Did you read the most recent Link by Link column in the NY Times? It discusses Google’s efforts to get people to think of it as a publisher. It’s a thought provoking piece, and it’s definitely worth a read. But it also raises a troubling legal question.
But when the issue is anticompetitive behavior — a charge made by rivals and some businesses — Google has lately been emphasizing that it sees itself as a publisher, and it is appealing for different kinds of protections, in the realm of free speech.
How Google has decided to say this is almost as interesting as what is being said. The company hired Eugene Volokh, an influential conservative blogger and a professor at the University of California, Los Angeles, to write a paper last month. In it, he argues that Google search results are protected speech.
As remarkable as it might seem, Google wants you to see it as a third-party at some times and as a publisher at others. They want to have their cake and eat it too.
I’m fine with Google taking this position; there’s valid technical arguments to support it. Just look at the work that went into creating the code that generates search results; clearly there is original work involved.
But I also see an obvious problem with it. If Google stops being considered as an ISP and starts being identified as a publisher then wouldn’t that mean that Google gives up its Safe Harbor exception under the DMCA?
As I understand it, the safe harbor exception protects thrived parties from being liable for the acts of others.
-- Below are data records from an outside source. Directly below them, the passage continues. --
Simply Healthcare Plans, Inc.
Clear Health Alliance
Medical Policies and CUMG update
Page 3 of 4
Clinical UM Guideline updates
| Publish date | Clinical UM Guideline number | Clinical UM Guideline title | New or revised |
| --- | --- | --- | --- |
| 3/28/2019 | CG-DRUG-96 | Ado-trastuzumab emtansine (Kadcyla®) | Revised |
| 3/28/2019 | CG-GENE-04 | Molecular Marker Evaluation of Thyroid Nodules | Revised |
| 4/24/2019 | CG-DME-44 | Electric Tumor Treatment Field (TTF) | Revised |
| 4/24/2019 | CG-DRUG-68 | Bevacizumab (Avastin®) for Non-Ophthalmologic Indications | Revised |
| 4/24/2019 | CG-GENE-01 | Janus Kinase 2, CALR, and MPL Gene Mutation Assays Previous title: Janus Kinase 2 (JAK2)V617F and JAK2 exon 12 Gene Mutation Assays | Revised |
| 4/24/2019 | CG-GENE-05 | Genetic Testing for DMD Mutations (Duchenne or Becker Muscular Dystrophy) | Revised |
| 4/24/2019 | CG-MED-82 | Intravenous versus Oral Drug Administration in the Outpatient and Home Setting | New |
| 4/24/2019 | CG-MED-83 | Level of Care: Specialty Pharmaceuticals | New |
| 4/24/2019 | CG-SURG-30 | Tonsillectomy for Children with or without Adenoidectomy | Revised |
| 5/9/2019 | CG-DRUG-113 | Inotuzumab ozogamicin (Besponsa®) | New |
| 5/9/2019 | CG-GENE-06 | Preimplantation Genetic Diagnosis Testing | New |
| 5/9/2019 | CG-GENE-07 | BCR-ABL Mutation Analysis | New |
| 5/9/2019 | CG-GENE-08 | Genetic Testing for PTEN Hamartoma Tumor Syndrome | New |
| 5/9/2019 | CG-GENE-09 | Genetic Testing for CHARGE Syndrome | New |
For example, a forum can be protected from liability for when it’s members upload pirated content (so long as they meet certain requirements, of course).
But it doesn’t protect pirates from their own actions. If a blogger is pirating content, his hosting company can claim the safe harbor exception but the owner of the blog cannot.He published the pirated content so he has no protection.
Google has responded to any number of DMCA takedown notices because of pirated content showing up in its search results.It has to respond, of course, or it will lose its safe harbor exception.
But if Google is a publisher, none of that matters. They can be sued directly for publishing search results that link to infringing content. And no, that’s not such a stretch; there have been any number of actions against “pirates” who only link to content rather than hosting or sharing it.
I am rather looking forward to the first time someone sues Google and submits this paper as evidence; I want to see what the judge decides. Google might have to defend themselves on the linking issue. With luck they might win and set a legal precedent.
On the other hand, I could be looking at this from the wrong direction; becoming a publisher might not cost Google its safe harbor. Also, most people would prefer to send Google takedown notices rather than sue, so this point might never come before a judge.
But it’s still an interesting legal question.
P.S. If a lawyer wants to post an explanation of why I’m wrong, please do. The comments are open.